In reaching its decision, the District Court considered Recall Total Info. Mgmt. Inc. v. Fed. Ins. Co., 147 Conn. App. 450, 83 A.3d 664 (Ct. App. Conn. 2013) (aff’d Recall Total Information Mgmt., Inc. v. Federal Ins. Co., SC19201 (Conn. May 18, 2015)). Recall Total was responsible for transporting and storing data tapes containing confidential information. During transport, one of the crates containing private information fell off the transport vehicle. Affirming the trial and intermediate appellate courts, the Connecticut Supreme Court held that absent factual support that the private information was actually accessed, the loss of the tapes did not rise to the level of a publication. In Portal, the District Court distinguishedRecall Total because the information in Portal was posted on the Internet where anyone could access it versus the situation where limited persons could have accessed the fallen crate in Recall Total.
Ultimately, the District Court held that Travelers’s duty to defend was triggered because the allegations in the complaint were “potentially or arguably covered by the policy.” In a succinct opinion, the Fourth Circuit affirmed the District Court’s decision agreeing that Travelers had a duty to defend Portal. Dismissing Travelers’s reliance on dictionary definitions, the Fourth Circuit fell back on the general rule that where there is doubt as to the meaning of policy terms, the court should find in favor of coverage.
Although not considered in Portal, Zurich Am. Ins. v. Sony Corp. of Am., No. 651982/2011 (NY Sup. Ct. Feb. 21, 2014), is another one of the few related cyber decisions addressing coverage for a data breach under a CGL policy. In Sony, a New York trial court granted summary judgment in favor of Zurich American, holding that acts by third-party hackers, versus acts by the insured, do not constitute “oral or written publication in any manner of the material that violates a person’s right of privacy” under personal and advertising injury coverage in a CGL policy. The decision was appealed, but a settlement was reached before an appellate decision was rendered. In Portal, the insured was accused of the data breach, and inSony, a third party was accused, but Sony illustrates the range of interpretation of the term “publication” under personal and advertising injury coverage.
While cyber policies have been created to fill the insurance gap for data breach incidents, there are naturally limitations to such coverage as well. For example, in Travelers Property Casualty Co. of America v. Federal Recovery Servs., Inc., Case No. 2:14-CV-170 TS (D. Utah May 11, 2015), the court held that there was no coverage under a cyber policy due to allegations in the complaint that the insured had acted knowingly, willfully and intentionally. In Portal where there was no apparent intentional act, a cyber policy may have provided coverage. Therefore, the Fourth Circuit’s expansion of CGL coverage has the potential to cause overlap in coverage and unintended confusion when companies are insured under both CGL and cyber policies.

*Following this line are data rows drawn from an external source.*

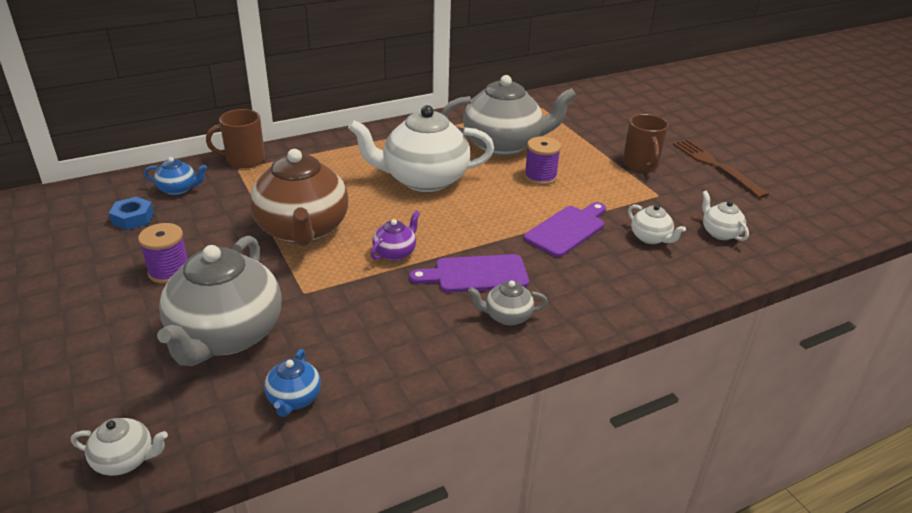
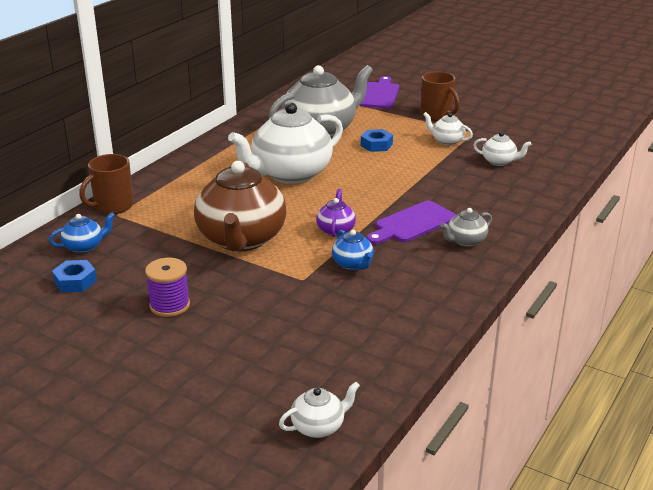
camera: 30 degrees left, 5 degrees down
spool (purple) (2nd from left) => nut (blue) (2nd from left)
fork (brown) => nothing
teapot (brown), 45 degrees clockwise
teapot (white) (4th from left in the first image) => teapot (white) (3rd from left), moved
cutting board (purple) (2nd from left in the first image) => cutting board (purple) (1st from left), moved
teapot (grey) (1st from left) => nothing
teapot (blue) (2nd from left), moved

While coverage for data security breaches may be barred by exclusions added to more recent CGL policies, the Portal decision remains significant for coverage determinations under earlier CGL policies. Although CGL policies were not intended to cover cyber risks and the extent of such risks were not known until recent years, the Portal decision illustrates that there may be coverage nonetheless. If courts follow the Portal line of reasoning instead of the Recall Total rationale, then inadvertent online information posts can widely trigger CGL coverage. Regardless, companies will continue to need cyber insurance moving forward due to the rapidly developing changes in this insurance area and the increasing exclusions being added to CGL policies for data breach.